Off the Wall

Tomorrow's headlines will be about Benji Marshall being charged with assault - but the real crisis facing the game does not relate to Marshall, or Todd Carney, but the alleged betting rorts of two, and maybe more matches last season.


I was chided by a reader some time ago when I suggested the charging of Ryan Tandy was just the tip of a very large iceberg. But not even I believed it would be as big as it is today - and it may get a whole lot bigger in the coming days.


The issues concerning Marshall and Carney pale into insignificance as far as rugby league is concerned. The allegations of match fixing, or the fixing of aspects of the game on which legal betting takes place, strike at the very integrity of the game.


That is why the NRL needs to move decisively tomorrow to suspend player manager Sam Ayoub from any involvement in NRL player management/contract issues until the serious allegations against him a determined by the courts.


If it does not do so, then Ryan Tandy is entitled to ask why he cannot play for the Bulldogs next weekend?

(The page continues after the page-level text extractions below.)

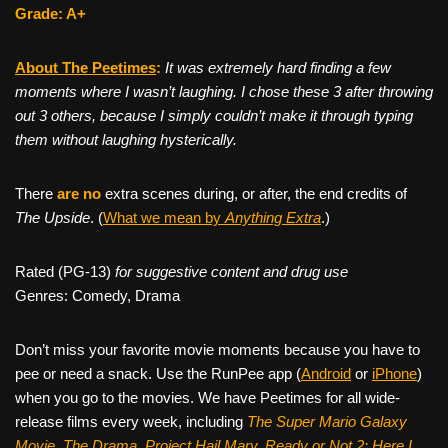
Grade: A+
About The Peetimes
:
It was extremely hard finding a few
moments where I wasn’t laughing. I chose these 3 after throwing
out 3 others, because I simply couldn’t make it through typing
them without laughing hysterically.
There
are no
extra scenes during, or after, the end credits of
The Upside
. (
What we mean by
Anything Extra
.)
Rated (PG-13)
for suggestive content and drug use
Genres: Comedy, Drama
Don’t miss your favorite movie moments because you have to
pee or need a snack. Use the RunPee app (
Android
or
iPhone
)
when you go to the movies. We have Peetimes for all wide-
release films every week, including
The Super Mario Galaxy
Movie, The Drama,
Project Hail Mary, Ready or Not 2: Here I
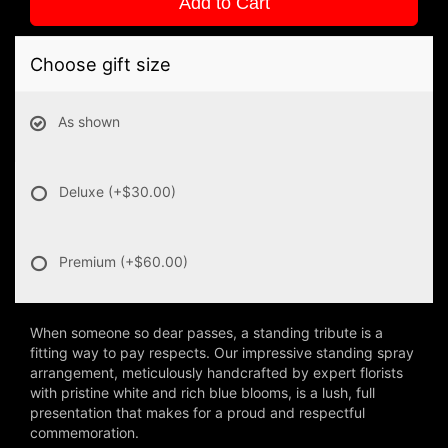
Add to Cart
Choose gift size
As shown
Deluxe
(+$30.00)
Premium
(+$60.00)
When someone so dear passes, a standing tribute is a
fitting way to pay respects. Our impressive standing spray
arrangement, meticulously handcrafted by expert florists
with pristine white and rich blue blooms, is a lush, full
presentation that makes for a proud and respectful
commemoration.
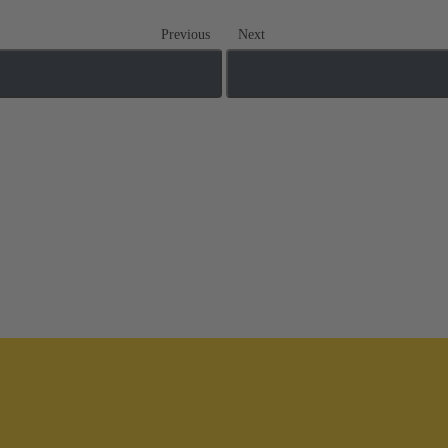
Previous
Next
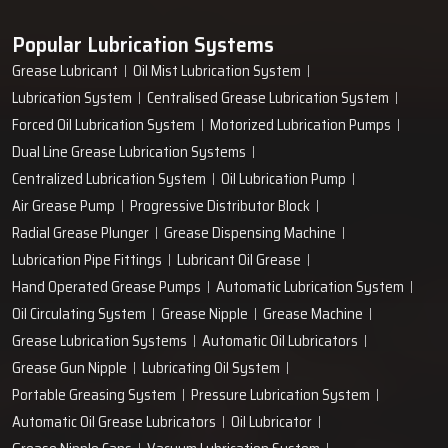
Popular Lubrication Systems
Grease Lubricant
Oil Mist Lubrication System
Lubrication System
Centralised Grease Lubrication System
Forced Oil Lubrication System
Motorized Lubrication Pumps
Dual Line Grease Lubrication Systems
Centralized Lubrication System
Oil Lubrication Pump
Air Grease Pump
Progressive Distributor Block
Radial Grease Plunger
Grease Dispensing Machine
Lubrication Pipe Fittings
Lubricant Oil Grease
Hand Operated Grease Pumps
Automatic Lubrication System
Oil Circulating System
Grease Nipple
Grease Machine
Grease Lubrication Systems
Automatic Oil Lubricators
Grease Gun Nipple
Lubricating Oil System
Portable Greasing System
Pressure Lubrication System
Automatic Oil Grease Lubricators
Oil Lubricator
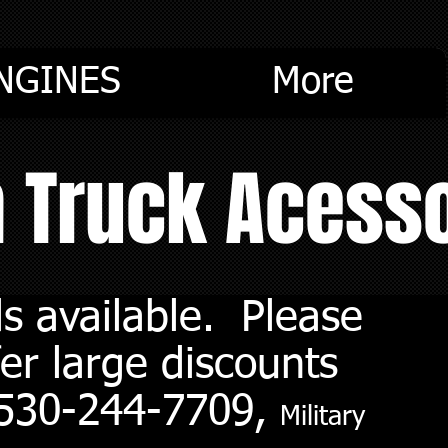
NGINES
More
m Truck Acess
s available. Please
er large discounts
. 530-244-7709,
Military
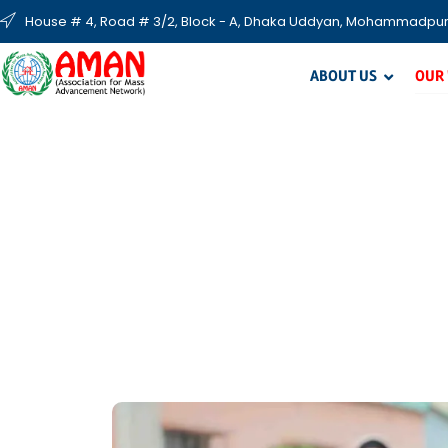
House # 4, Road # 3/2, Block - A, Dhaka Uddyan, Mohammadpur
ABOUT US
OUR
S
AMAN’s seasonal projects focus on food and 
cloth distribution, 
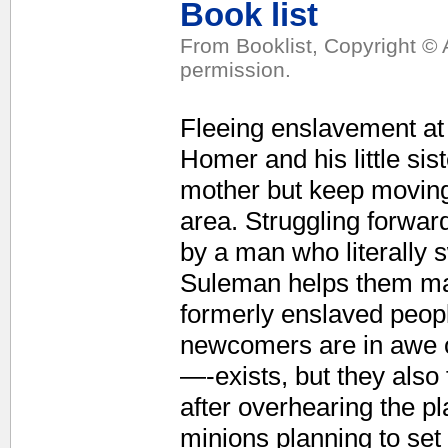
Book list
From Booklist, Copyright © 
permission.
Fleeing enslavement at 
Homer and his little sis
mother but keep moving 
area. Struggling forwar
by a man who literally s
Suleman helps them mak
formerly enslaved peopl
newcomers are in awe 
—-exists, but they also
after overhearing the p
minions planning to set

The argument that there is a difference between players and player managers is nonsense.


A player cannot play in a NRL match without being registered with the NRL. And a player manager cannot represent registered players in contract and other negotiations with NRL clubs unless he is registered by the NRL as well.

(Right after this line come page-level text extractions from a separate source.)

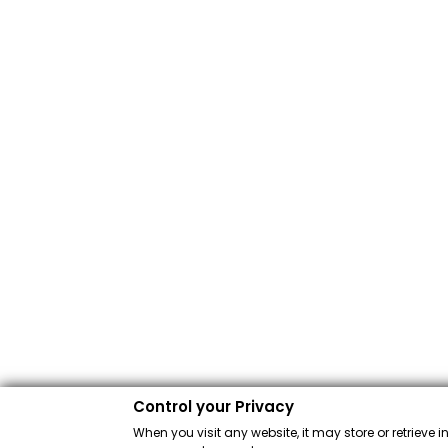
Control your Privacy
When you visit any website, it may store or retrieve 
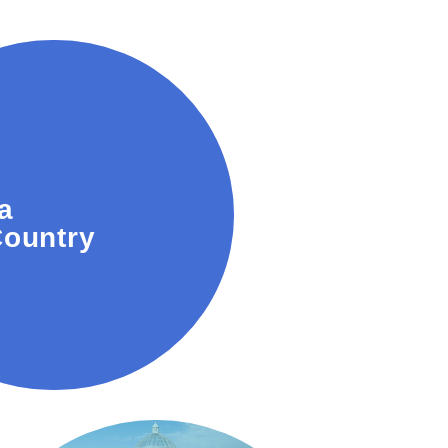
vineyards and wine
a
or tastings and tours.
ountry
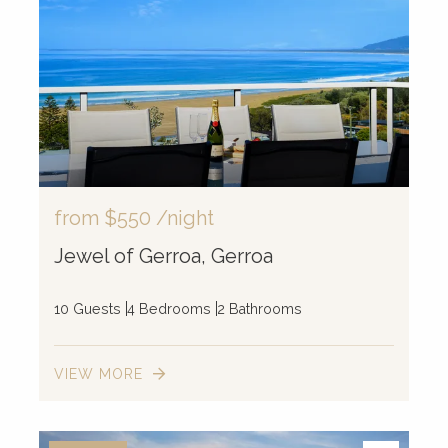
from
$550
/night
Jewel of Gerroa, Gerroa
10 Guests
4 Bedrooms
2 Bathrooms
VIEW MORE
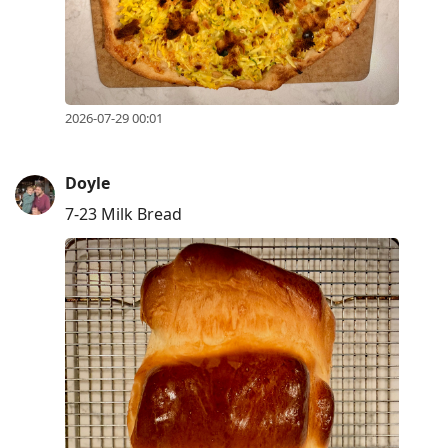
2026-07-29 00:01
Doyle
7-23 Milk Bread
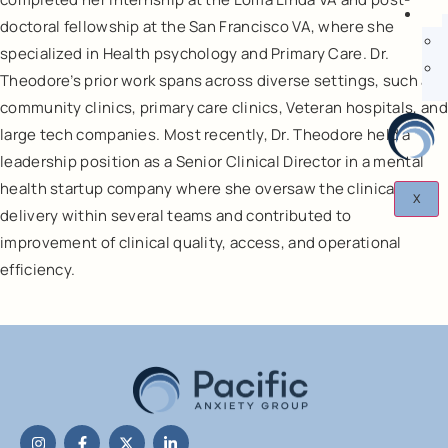
doctoral fellowship at the San Francisco VA, where she
specialized in Health psychology and Primary Care. Dr.
Theodore’s prior work spans across diverse settings, such as
community clinics, primary care clinics, Veteran hospitals, and
large tech companies. Most recently, Dr. Theodore held a
leadership position as a Senior Clinical Director in a mental
health startup company where she oversaw the clinical care
X
delivery within several teams and contributed to
improvement of clinical quality, access, and operational
efficiency.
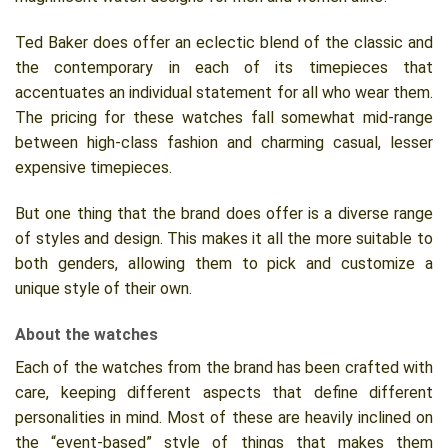
Ted Baker does offer an eclectic blend of the classic and
the contemporary in each of its timepieces that
accentuates an individual statement for all who wear them.
The pricing for these watches fall somewhat mid-range
between high-class fashion and charming casual, lesser
expensive timepieces.
But one thing that the brand does offer is a diverse range
of styles and design. This makes it all the more suitable to
both genders, allowing them to pick and customize a
unique style of their own.
About the watches
Each of the watches from the brand has been crafted with
care, keeping different aspects that define different
personalities in mind. Most of these are heavily inclined on
the “event-based” style of things that makes them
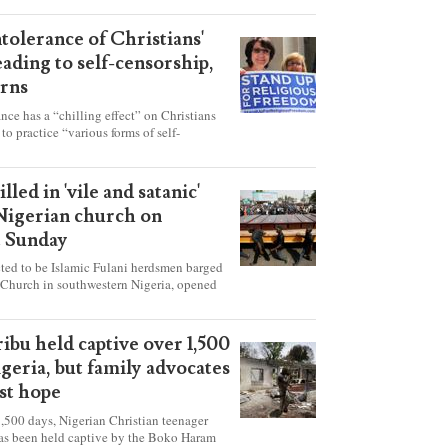
ntolerance of Christians'
eading to self-censorship,
rns
ance has a “chilling effect” on Christians
to practice “various forms of self-
hey're finding it difficult to express their
society, according to a new report detailing
our countries.
lled in 'vile and satanic'
 Nigerian church on
t Sunday
ed to be Islamic Fulani herdsmen barged
 Church in southwestern Nigeria, opened
ted explosives while the congregation was
s on Pentecost Sunday, killing at least 50
luding women and children. It's feared that
ibu held captive over 1,500
 were also abducted after the attack.
igeria, but family advocates
ost hope
,500 days, Nigerian Christian teenager
as been held captive by the Boko Haram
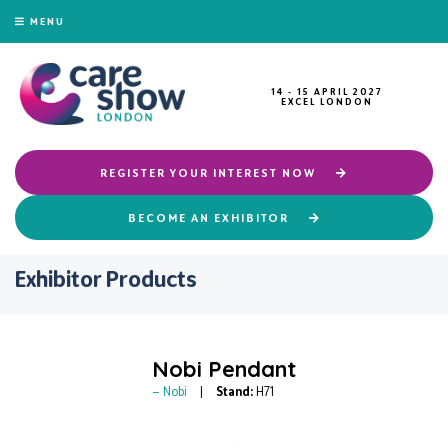
MENU
14 - 15 APRIL 2027
EXCEL LONDON
REGISTER YOUR INTEREST NOW
BECOME AN EXHIBITOR
Exhibitor Products
Nobi Pendant
Nobi
Stand:
H71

If might be a different registration - but it has the same effect.


If it is good enough for the Bulldogs to stand Ryan Tandy down, and the NRL would have stood him down had the club not done so, then the same must happen with Ayoub.


The NRL has a stronger code on player managers than the AFL, which believes the regulation of managers to the player managers association.


Today's Sunday Telegraph story in which Ayoub says he is carrying on as player manager regardless - and holding a meeting with the Bulldogs over player contracts this week ought to be seen as a total snub directed at the NRL.


He cannot be allowed to get away with it.


The game needs, more than at any time in its history, strong and clear leadership. It cannot be seen to be weak in the face of such provocation.


The betting scandal eclipses all else that has been in the headlines. We now know that more than one NRL fixture in 2010 is under scrutiny.


On Friday, the Federal Sports Minister, Senator Mark Arbib, suggested that major sports could reduce the prospects of fraud and rigging by reducing the number of options for betting on a fixture.


That was smart politics. It is something I have suggested in the past.


By making the suggestion Mark Arbib has put the issue firmly where neither the NRL, nor the AFL, nor any other code, want it to be - on the agenda.


There is no way the betting agencies would agree with the suggestion - their turnover is based on the maximum number of options being available for betting before and during games.


And the NRL, more than any other code, would have difficulty enforcing it, given that a majority of NRL clubs now have sponsorship and revenue sharing agreements with betting agencies.


This issue is not going away.


It requires strong and uncompromising leadership from the NRL if it is not to cause lasting and serious damage - and it requires it now.